On peut la dater de l’époque POMPIDOU avec l’ouverture des portes françaises à une immigration de masse, pour casser les petites rémunérations. Et puis la croyance qui a suivi : malgré la crise du pétrole, les Français allaient devenir économiquement supérieurs, les entreprises françaises aloient etre les premières du monde. On ne fabriquerait plus de casseroles ou de bassines pour les vendre aux colonies sous monopole de pavillon, ce qui était désormais impossible,  mais de la très haute technologie à fort pouvoir de croissance. Les petits salaires allaient devenir plus gros, pour éviter dans les familles d’avoir à travailler mari et femme.

Et alors, on a délocalisé massivement ailleurs, et la Chine a tout mangé.

Car elle produit maintenant non seulement les casseroles et les les bassines de base de l’économique française, mais aussi les avions et la prétendue haute technologie qu’on imaginait lui vendre.

Et nous restons avec un pays désindustrialisé, qui ne peut plus renvoyer ses immigrés à petites formations et salaires chez eux. Car la solution évidente était d’aider leurs pays d’origine, souvent d’anciens territoires français, à se développer et à équilibrer les échanges.

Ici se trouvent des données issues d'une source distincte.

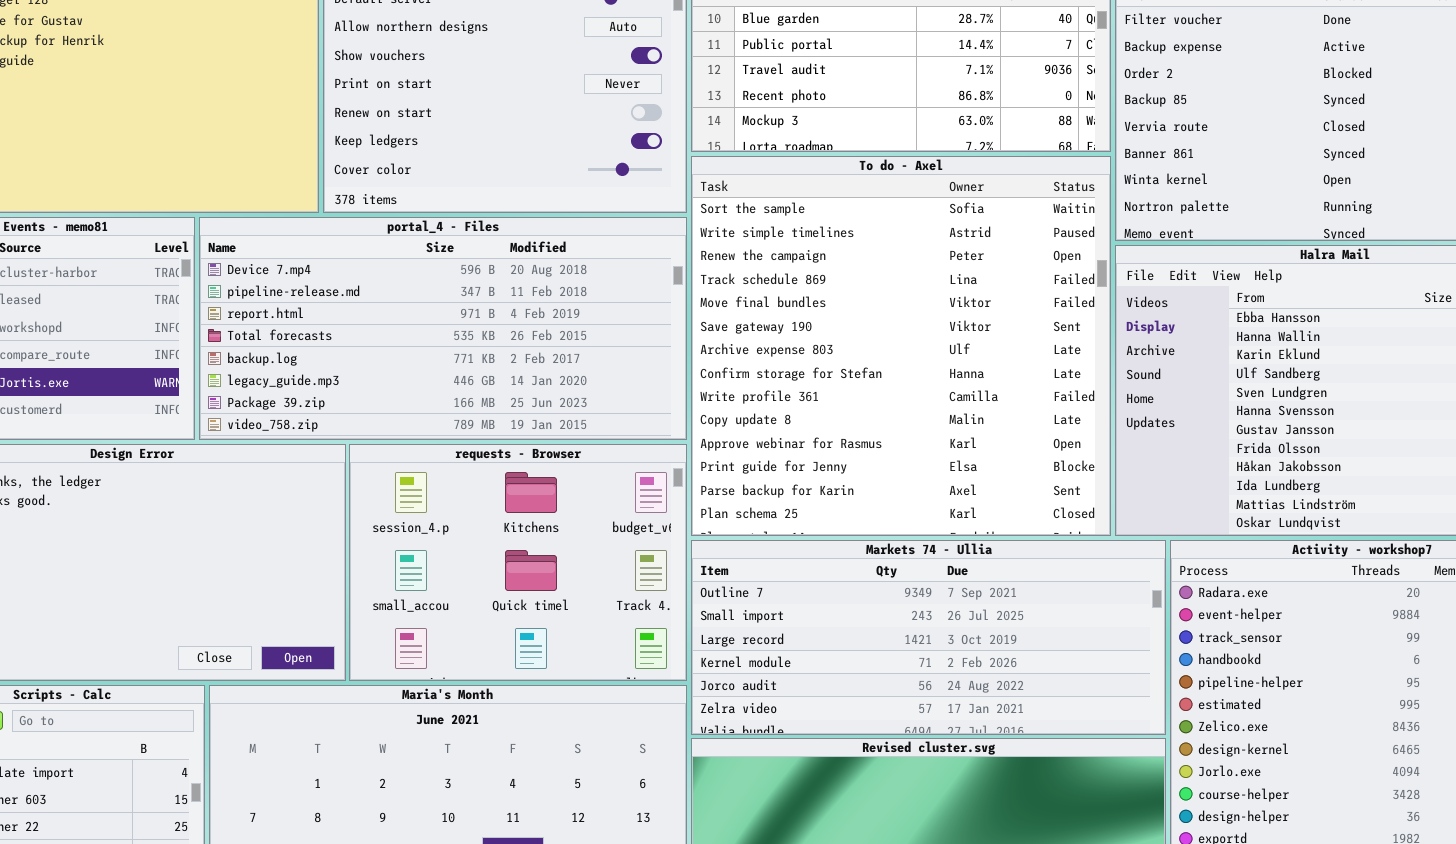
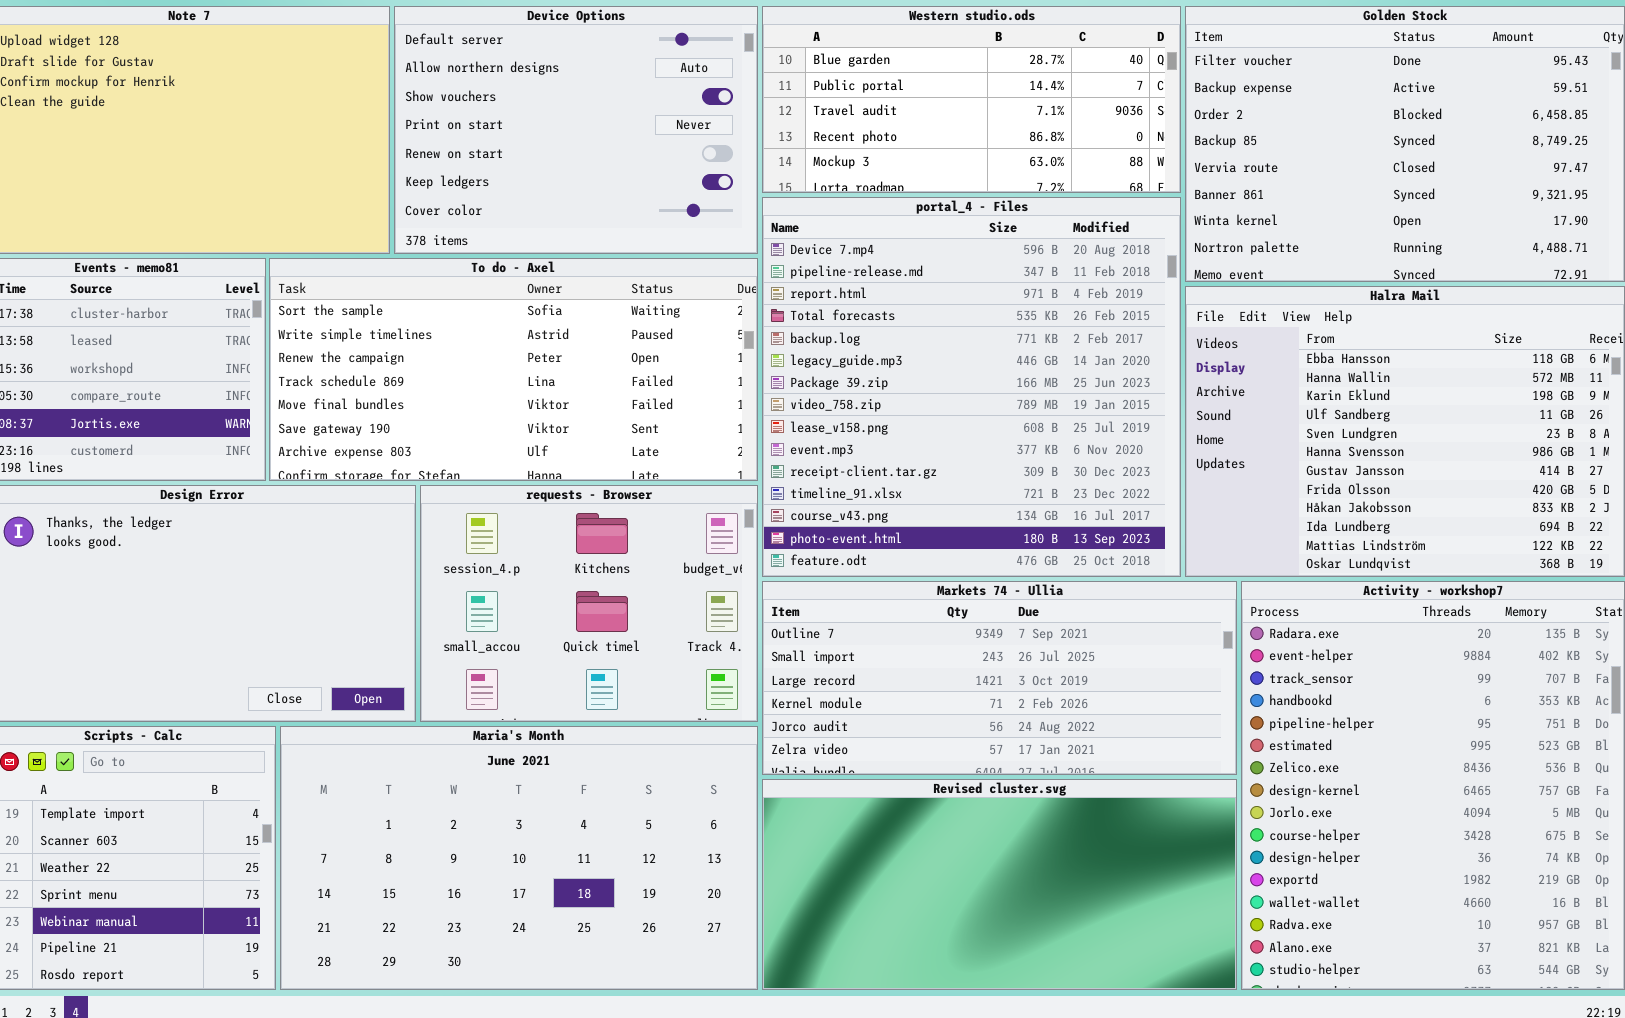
To do - Axel: [691,156,1111,536] -> [269,258,758,481], moved, resized
portal_4 - Files: [199,217,687,440] -> [762,197,1181,577], moved, resized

Exemple. L’ouvrier tunisien en France revenait en Tunisie, où des activités étaient créées et développées. Et ainsi le problème de l’immigration et celui de l’économie étaient réglés en même temps. Tout le monde était content. On importait des chemises tunisiennes. Las, les Chinois ont tout bouffé, et ont même cassé des économies des anciennes colonies. Du coup, nous restons avec tous les problèmes sur les bras.

D’autre part, on a incité les entreprises françaises à s’installer hors les frontières, tandis qu’au contraire, on n’incitait pas les entreprises étrangères à venir en France pour produire et non pour servir de boites aux lettres.

On a certes imaginé les zones franches, pour régler à la fois la question de l’immigration mal traitée, et créer si possible de l’activité. Traitée socialement, la matière est un échec, sauf les plus valeurs immobilières  de certains.

Ah, l’immobilier. Et si on reconnait enfin que c’est l’envol des prix qui est  aussi la cause de la situation actuelle : au lieu de s’investir dans l’activité, l’économie s’est investie dans l’immobilier ? Plus values pour certains. Activité pour le bâtiment certes en importations d’ouvriers immigrés. On n’a rien réglé, au contraire même.

La voici la vérité, au moment où le plus débilement du monde on signe le pacte de Marrakech, dont heureusement on pourra se sortir comme d’ores et déjà le Brésil  l’a annoncé, mort né qu’il est.

Le peuple français comme la plupart de ses gouvernants manquent tout simplement de courage.

La France, c’est un pour cent de la population mondiale.

Nous ne sommes malheureusement plus les plus riches, et les plus intelligents. LOUIS XIV et NAPOLEON 1ER sont morts depuis longtemps.

Alors, il n’y a plus que deux solutions.

  1. Ou on continue, et alors notre gâteau commun,  riches  et pauvres français va continuer de se réduire,
  2. Ou on stoppe et on rappelle que nous ne pouvons plus assurer la misère du monde. La formule n’est pas de la famille LE PEN et de ses amis et soutiens, elle est, je le rappelle, de feu Michel ROCARD.